= Work to complete =
Set down the entries that follow exactly as written, leaving out any images.

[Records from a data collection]
────────────────────

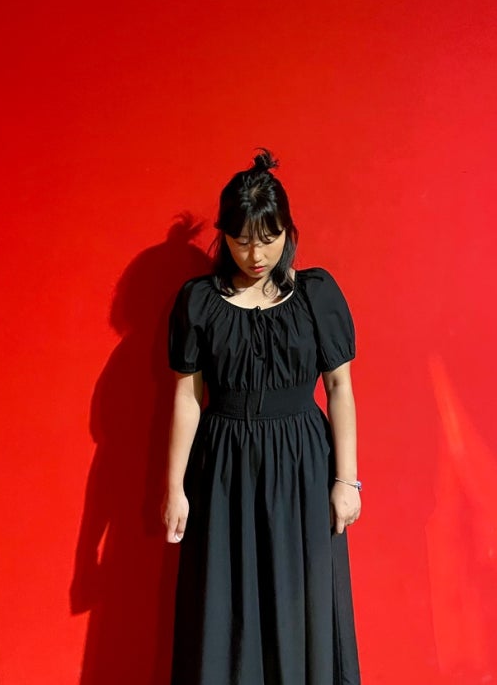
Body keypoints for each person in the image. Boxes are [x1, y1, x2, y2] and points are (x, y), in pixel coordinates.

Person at [162, 149, 361, 685]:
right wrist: (175, 488)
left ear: (287, 232)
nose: (256, 254)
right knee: (225, 606)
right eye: (242, 240)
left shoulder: (316, 294)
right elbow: (187, 397)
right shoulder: (199, 302)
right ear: (224, 236)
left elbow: (339, 387)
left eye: (268, 239)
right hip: (223, 468)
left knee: (301, 601)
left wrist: (347, 481)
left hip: (302, 465)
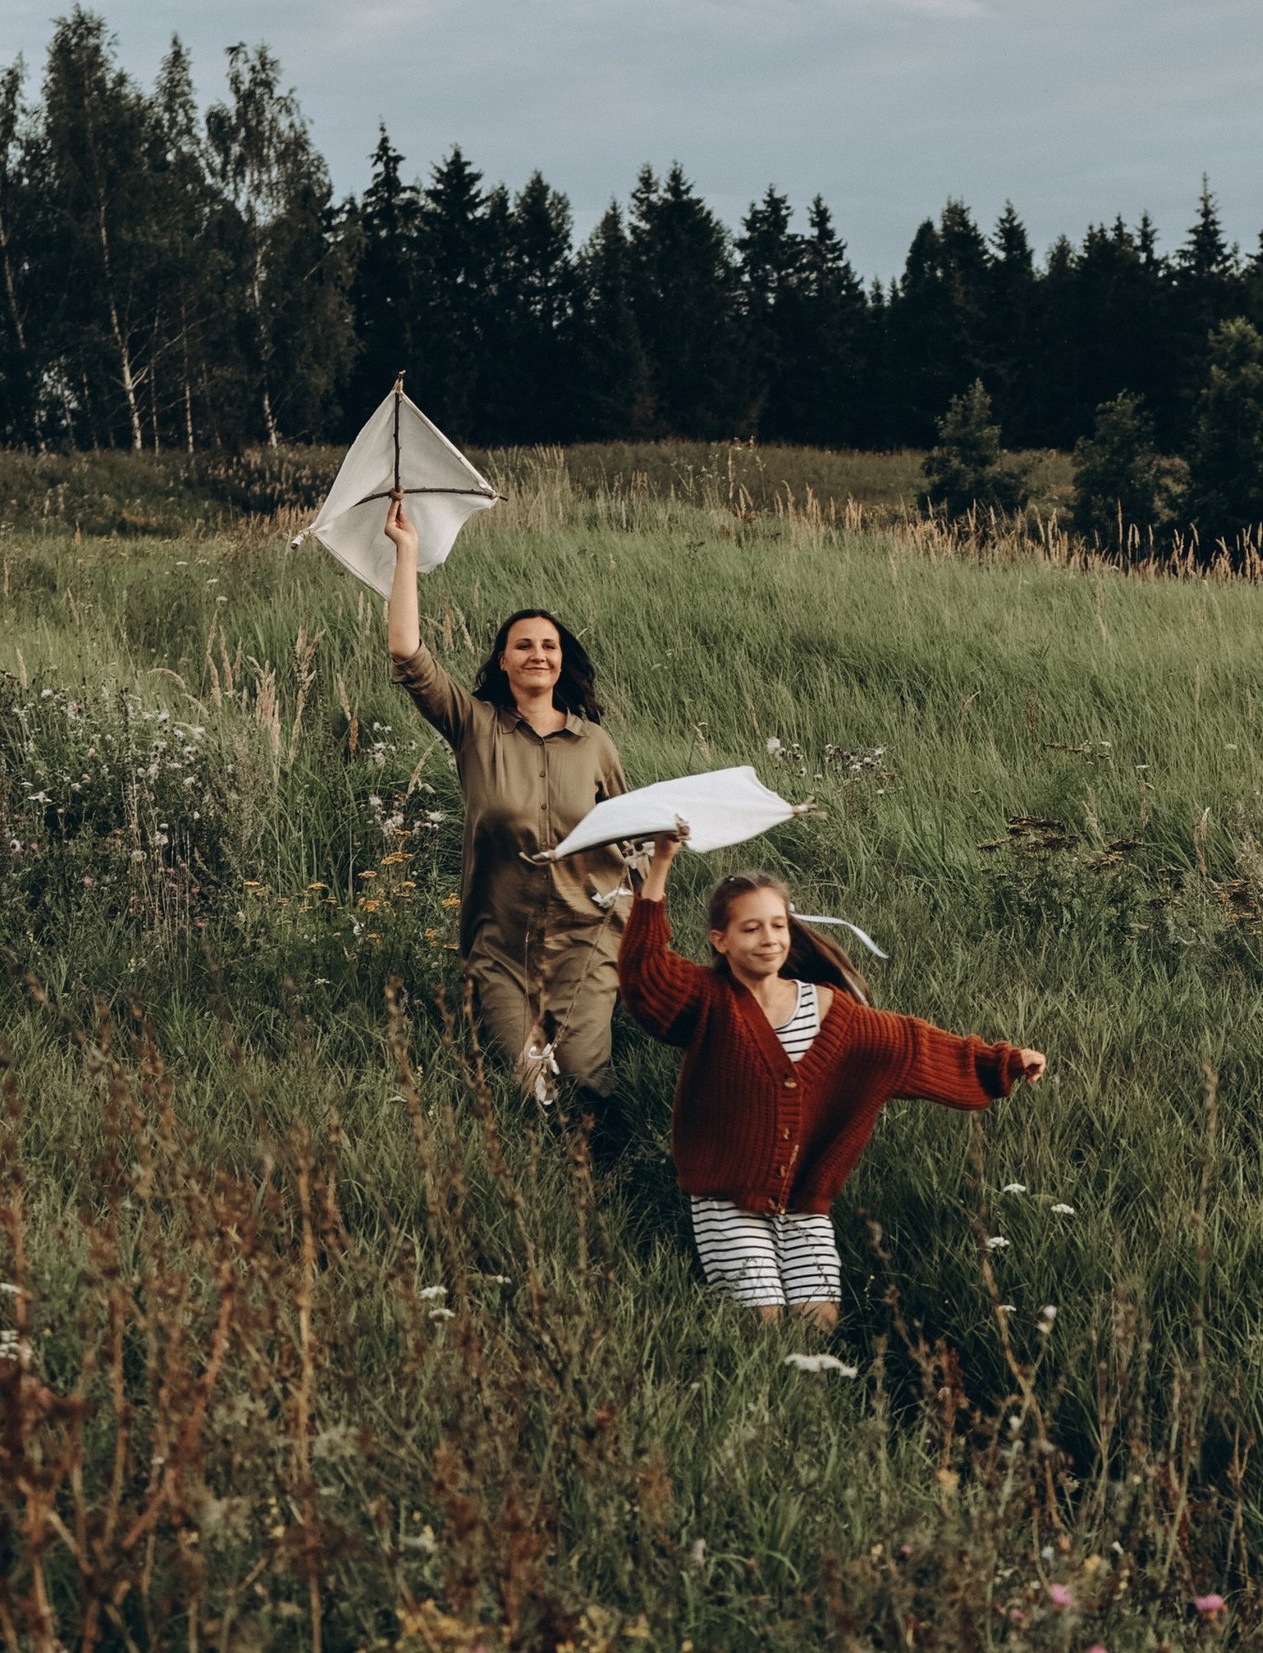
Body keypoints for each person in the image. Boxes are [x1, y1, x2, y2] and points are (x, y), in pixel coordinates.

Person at [618, 828, 1046, 1326]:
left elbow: (913, 1046)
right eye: (751, 928)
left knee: (818, 1322)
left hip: (805, 1201)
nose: (769, 938)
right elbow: (644, 973)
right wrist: (662, 864)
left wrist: (1003, 1062)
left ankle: (811, 1401)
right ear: (722, 940)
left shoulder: (829, 1010)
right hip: (725, 1198)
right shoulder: (707, 999)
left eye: (778, 925)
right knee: (761, 1319)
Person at [382, 489, 630, 1107]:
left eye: (548, 645)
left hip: (585, 939)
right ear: (503, 660)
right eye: (523, 644)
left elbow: (634, 836)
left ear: (562, 659)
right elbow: (408, 655)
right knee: (528, 1086)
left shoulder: (593, 744)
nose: (537, 654)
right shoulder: (475, 725)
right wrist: (406, 552)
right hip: (502, 946)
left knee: (581, 1081)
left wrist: (641, 920)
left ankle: (598, 1182)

────────────────────

= Output of the exercise =
Body keypoints for each person in the image. Boxes are [x1, y1, x2, y2] and points are (x, y), in pixel coordinates.

Person at [162, 149, 361, 685]:
right wrist: (175, 488)
left ear: (287, 232)
nose: (256, 254)
right knee: (225, 606)
right eye: (242, 240)
left shoulder: (316, 294)
right elbow: (187, 397)
right shoulder: (199, 302)
right ear: (224, 236)
left elbow: (339, 387)
left eye: (268, 239)
right hip: (223, 468)
left knee: (301, 601)
left wrist: (347, 481)
left hip: (302, 465)
Body keypoints for each person in the image. Boxes are [x1, y1, x2, y2] and points are (x, y), in pixel coordinates.

Person at [618, 828, 1046, 1326]:
left elbow: (913, 1046)
right eye: (751, 928)
left knee: (818, 1322)
left hip: (805, 1201)
nose: (769, 938)
right elbow: (644, 973)
right wrist: (662, 864)
left wrist: (1003, 1062)
left ankle: (811, 1401)
right ear: (722, 940)
left shoulder: (829, 1010)
right hip: (725, 1198)
right shoulder: (707, 999)
left eye: (778, 925)
right knee: (761, 1319)
Person at [382, 489, 630, 1107]:
left eye: (548, 645)
left hip: (585, 939)
right ear: (503, 660)
right eye: (523, 644)
left elbow: (634, 836)
left ear: (562, 659)
right elbow: (408, 655)
right knee: (528, 1086)
left shoulder: (593, 744)
nose: (537, 654)
right shoulder: (475, 725)
right wrist: (406, 552)
right hip: (502, 946)
left knee: (581, 1081)
left wrist: (641, 920)
left ankle: (598, 1182)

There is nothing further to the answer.